The sudden expansion comes as Russia desperately searches for allies amid mounting pressure from the West. Russia recently co-hosted its annual economic forum with India and welcomed a wave of Chinese investors. A survey by independent pollster, Levada, showed that Russia's population considers China and India among the country's top five friends. Of course, China welcomes the SCO's expansion as well, particularly since India has continually tried to avoid participating in the Belt and Road Initiative. Both new members are also interested in stability in Afghanistan — a key mandate for the group. (Moscow, Beijing and Islamabad have all sponsored Afghan peace talks in the past year.)

Even so, the incorporation of India and Pakistan will complicate things for the SCO. In some cases, the two states define "the three evils" differently than the organization does. Moreover, there are several points of friction for New Delhi and Islamabad — with each other and with other SCO members — that have historically resulted in tense flare-ups. For example, India and Pakistan disagree on whether cross-border attacks in Kashmir are considered terrorism, and in the past year Islamabad has accused New Delhi of spying in Pakistan in hopes of sabotaging China's plans to build an economic corridor through the country. India and China, meanwhile, have a series of ongoing disagreements to contend with. India's tacit support for the Dalai Lama and the Tibetan government is a point of contention with China, while Beijing's persistent shielding of Pakistan with regard to Kashmiri militancy continues to frustrate New Delhi.
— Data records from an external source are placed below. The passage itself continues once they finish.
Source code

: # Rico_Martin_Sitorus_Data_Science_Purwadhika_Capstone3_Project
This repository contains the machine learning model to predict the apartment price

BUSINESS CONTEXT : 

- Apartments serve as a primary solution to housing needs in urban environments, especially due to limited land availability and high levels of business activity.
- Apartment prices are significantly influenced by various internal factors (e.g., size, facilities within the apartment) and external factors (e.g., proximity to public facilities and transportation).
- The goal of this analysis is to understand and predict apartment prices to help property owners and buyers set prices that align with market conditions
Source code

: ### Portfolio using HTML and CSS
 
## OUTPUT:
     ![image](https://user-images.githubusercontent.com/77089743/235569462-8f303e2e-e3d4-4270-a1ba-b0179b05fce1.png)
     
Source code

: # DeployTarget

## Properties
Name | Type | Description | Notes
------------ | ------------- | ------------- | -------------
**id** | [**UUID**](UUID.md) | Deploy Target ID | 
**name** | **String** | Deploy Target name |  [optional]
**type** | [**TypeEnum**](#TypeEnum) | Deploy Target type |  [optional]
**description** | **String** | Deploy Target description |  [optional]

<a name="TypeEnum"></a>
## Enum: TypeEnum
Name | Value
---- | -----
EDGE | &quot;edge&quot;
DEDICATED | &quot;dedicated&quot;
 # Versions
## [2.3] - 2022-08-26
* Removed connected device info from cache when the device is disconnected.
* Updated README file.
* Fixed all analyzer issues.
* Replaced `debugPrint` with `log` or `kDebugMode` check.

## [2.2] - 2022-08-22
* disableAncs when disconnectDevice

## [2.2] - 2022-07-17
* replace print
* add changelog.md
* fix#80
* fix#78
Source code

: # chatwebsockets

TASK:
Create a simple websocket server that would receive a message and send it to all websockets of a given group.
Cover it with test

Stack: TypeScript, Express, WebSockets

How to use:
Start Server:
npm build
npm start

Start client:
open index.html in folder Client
The members of the SCO struggled for two decades to find a common purpose, largely because of enduring disputes between Moscow and Beijing. Now the organization's new members will bring even more conflicting perspectives to the table. The group's expansion will force the SCO to once again redefine its goals. And though the bloc has recently made considerable progress in working together to get its projects off the ground, this year's summit will likely see the SCO's long-standing struggle to reach its full potential continue.